© Hermann Sorgeloos
Revivre en salle quelque chose qui a été conçu pour l’extérieur c’était un pari osé. Cela n’a d’ailleurs pas plu à tout le monde. La salle s’est vidée d’une centaine de ces spectateurs et ce parfois dès les 10 premières minutes. Prendre des places pour un spectacle sans même regarder de quoi il s’agit pour ensuite crier au scandale… enfin bref, les allusions à la lumière m’ont surprises alors que l’on savait que le spectacle commençait dans le noir.
Pour ma part, j’ai trouvé l’expérience sensorielle du noir, du flou plutôt intéressante. Dès le début, on perçoit des ombres, on croit voir du mouvement. Un homme s’avance sur le devant de la scène, il est nu. Il va crier d’une façon singulière. Cela ne ressemble pas à un cri humain, ça siffle presque. C’est très surprenant. Il est dans le seul espace de la scène un peu lumineux, mais pas suffisamment pour distinguer son visage. Peu à peu, on sent une foule qui arrive sur la scène. Une percussion résonne, un bruit presque métallique. Danseurs et chanteurs s’avancent en ligne. Les voix commencent à sortir des corps, mais on ne sait pas trop qui chante. Puis, des danseurs s’échappent, un court et se jette au devant de la foule avec une certaine violence. Il glisse et dérape sur le cercle de sable.
© Hermann Sorgeloos
Si on est forcément dérouté, je décide de m’y laisser porter comme dans un rêve. En fait c’est la musique qui devient mouvement. Les voix sortent de l’obscurité comme des rubans qui se baladent dans l’espace. Ces chants médiévaux sont d’une beauté très précieuse. Cela vous emporte, cela ne s’arrête jamais. Il y a donc une énergie qui naît d’abord du chant et qui va peu à peu être relayé par la chorégraphie à mesure que la lumière apparaît. Les chants créent une enveloppe, un cadre presque rassurant à la danse. Comme ce cercle de sable au sol. Les mouvements sont portés par ces voix.

• _EXTRAIT DE DONNÉES_

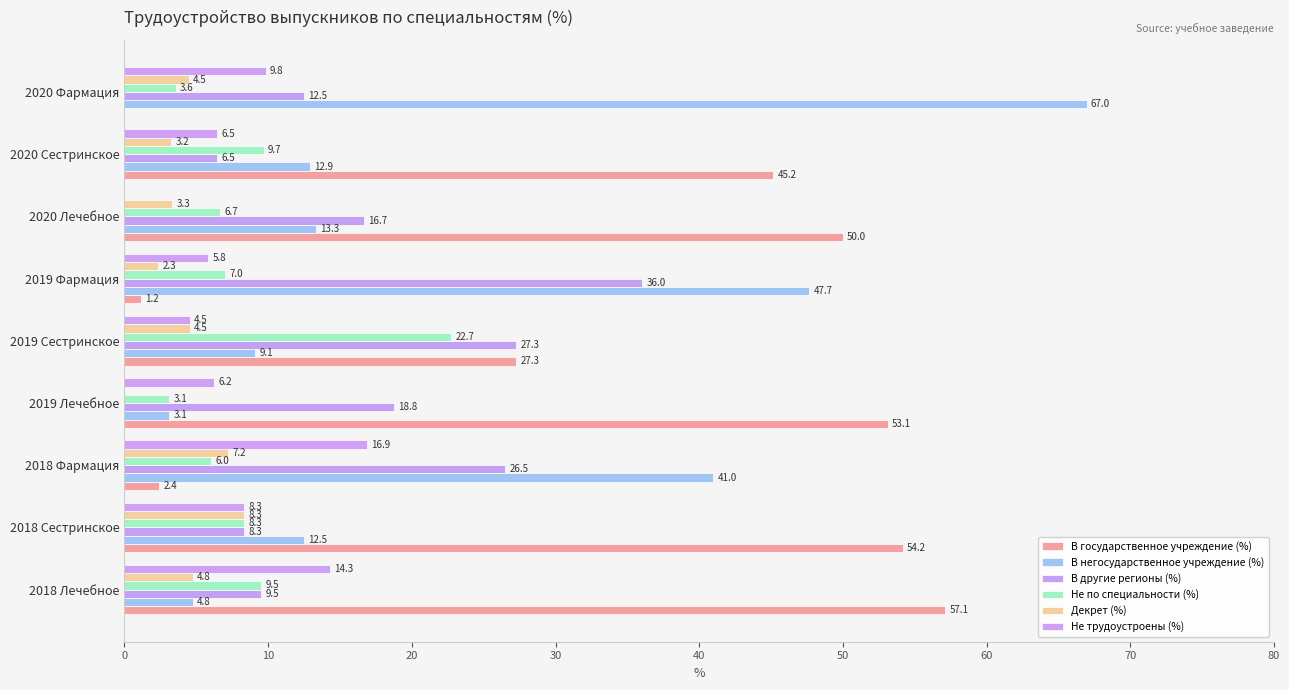

How many data points does each series have?

9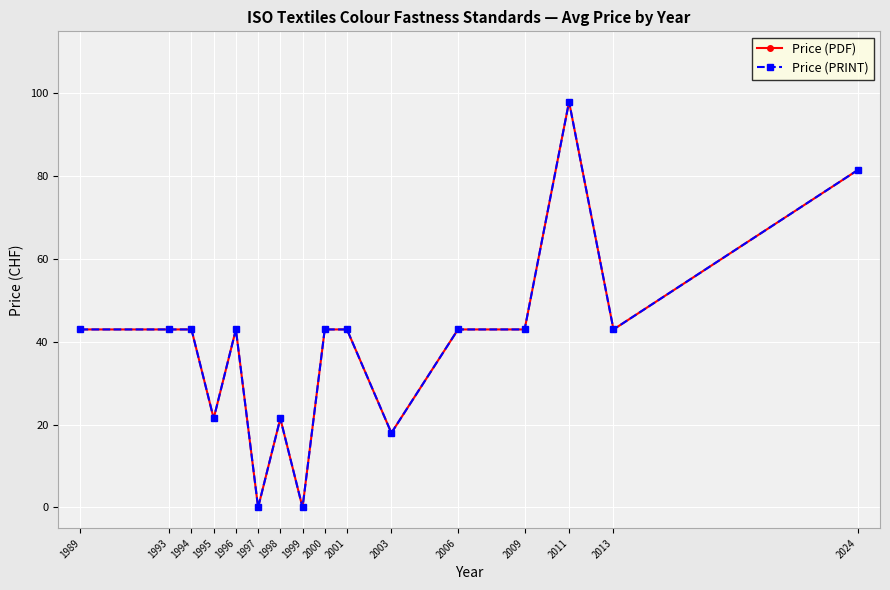

Does the chart have visible grid lines?

Yes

• _CONSIGNES_
**1)** Répondez à ces questions sur la critique du spectacle :
(a) Combien de spectateurs ont quitté la salle ?
(b) Dans quel état se trouve l'homme qui s'avance sur le devant de la scène au début ?
(c) De quel type de chants s'agit-il ?
**2)** Échangez « percussion » contre « cymbale » en recopiant le passage de la critique du spectacle situé entre « Pour ma part, j’ai » et « cercle de sable. », bornes incluses.
**3)** Prolongez la critique de ce spectacle de danse et de chant au-delà de sa dernière phrase.
Le matériel fourni n'est pas nécessaire pour répondre.

• _CORRIGÉ_
**1)**
(a) Une centaine.
(b) Il est nu.
(c) Des chants médiévaux.

**2)**
Pour ma part, j’ai trouvé l’expérience sensorielle du noir, du flou plutôt intéressante. Dès le début, on perçoit des ombres, on croit voir du mouvement. Un homme s’avance sur le devant de la scène, il est nu. Il va crier d’une façon singulière. Cela ne ressemble pas à un cri humain, ça siffle presque. C’est très surprenant. Il est dans le seul espace de la scène un peu lumineux, mais pas suffisamment pour distinguer son visage. Peu à peu, on sent une foule qui arrive sur la scène. Une cymbale résonne, un bruit presque métallique. Danseurs et chanteurs s’avancent en ligne. Les voix commencent à sortir des corps, mais on ne sait pas trop qui chante. Puis, des danseurs s’échappent, un court et se jette au devant de la foule avec une certaine violence. Il glisse et dérape sur le cercle de sable.

**3)**
Si le silence n’existe presque pas dans la musique, les corps se suspendent dans l’espace. Ils s’arrêtent, mais sans cesser le souffle, cette énergie qui s’est créée entre les protagonistes du groupe. La lumière naturelle de l’aube est ici remplacée par un dispositif de néons, qui fonctionne mais je pense qu’on aurait encore pu trouver mieux pour reproduire les premiers rayons du soleil. On découvre peu à peu tous les interprètes, habillés de vêtements foncés, baskets de couleur aux pieds. La danse se dévoile quand les corps sont enfin visibles. Le mystère reste entier, car on ne perçoit pas qui est chanteur, qui est danseur. Pas de frontières dans le travail d’ATDK. Au contraire, ici, l’interprète est dans une union parfaite des éléments et des arts. Des miroirs, reflètent des cristaux de lumières sur les visages de certains.
© Hermann Sorgeloos
L’espace se dévoile et va permettre des grandes traversées avec au bout un porté, ou une glissade sur le sable du cercle. Les mouvements commencent, puis se répètent, changent de rythme au gré des musiques. Un chanteur bat la mesure puis rentre dans la variation. Un se déchausse, l’autre interrompt un mouvement. Puis tous marchent, en changeant de direction tous ensemble. Une force se dégage car les corps s’unissent, cela en devient presque fusionnel. Un des moments les plus forts est l’avancée au devant de la scène des interprètes qui fixent le public en chantant. C’est très fort, on sent une âme qui émane de cette musique.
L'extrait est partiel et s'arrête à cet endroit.